_Work instruction_
In the listing below, locate the line that contains "63 118 11.25" and the line that contains "49 176 11.48". Restate word for word those two lines and every line between them, and nothing else.

____________

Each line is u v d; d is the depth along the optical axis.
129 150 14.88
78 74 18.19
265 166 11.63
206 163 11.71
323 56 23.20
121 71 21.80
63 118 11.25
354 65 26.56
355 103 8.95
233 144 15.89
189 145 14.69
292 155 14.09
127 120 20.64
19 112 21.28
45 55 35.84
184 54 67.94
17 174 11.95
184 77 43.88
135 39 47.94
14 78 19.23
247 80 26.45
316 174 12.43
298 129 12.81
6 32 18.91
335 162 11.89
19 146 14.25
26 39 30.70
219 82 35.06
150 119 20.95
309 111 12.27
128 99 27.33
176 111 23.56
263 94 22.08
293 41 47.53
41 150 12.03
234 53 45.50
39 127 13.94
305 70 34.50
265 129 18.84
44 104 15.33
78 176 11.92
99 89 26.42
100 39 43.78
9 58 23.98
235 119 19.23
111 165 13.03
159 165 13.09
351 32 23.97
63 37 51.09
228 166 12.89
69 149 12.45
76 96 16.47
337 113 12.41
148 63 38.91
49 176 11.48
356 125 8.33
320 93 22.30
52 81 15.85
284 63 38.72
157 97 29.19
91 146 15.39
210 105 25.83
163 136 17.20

____________

_Expected answer_
63 118 11.25
354 65 26.56
355 103 8.95
233 144 15.89
189 145 14.69
292 155 14.09
127 120 20.64
19 112 21.28
45 55 35.84
184 54 67.94
17 174 11.95
184 77 43.88
135 39 47.94
14 78 19.23
247 80 26.45
316 174 12.43
298 129 12.81
6 32 18.91
335 162 11.89
19 146 14.25
26 39 30.70
219 82 35.06
150 119 20.95
309 111 12.27
128 99 27.33
176 111 23.56
263 94 22.08
293 41 47.53
41 150 12.03
234 53 45.50
39 127 13.94
305 70 34.50
265 129 18.84
44 104 15.33
78 176 11.92
99 89 26.42
100 39 43.78
9 58 23.98
235 119 19.23
111 165 13.03
159 165 13.09
351 32 23.97
63 37 51.09
228 166 12.89
69 149 12.45
76 96 16.47
337 113 12.41
148 63 38.91
49 176 11.48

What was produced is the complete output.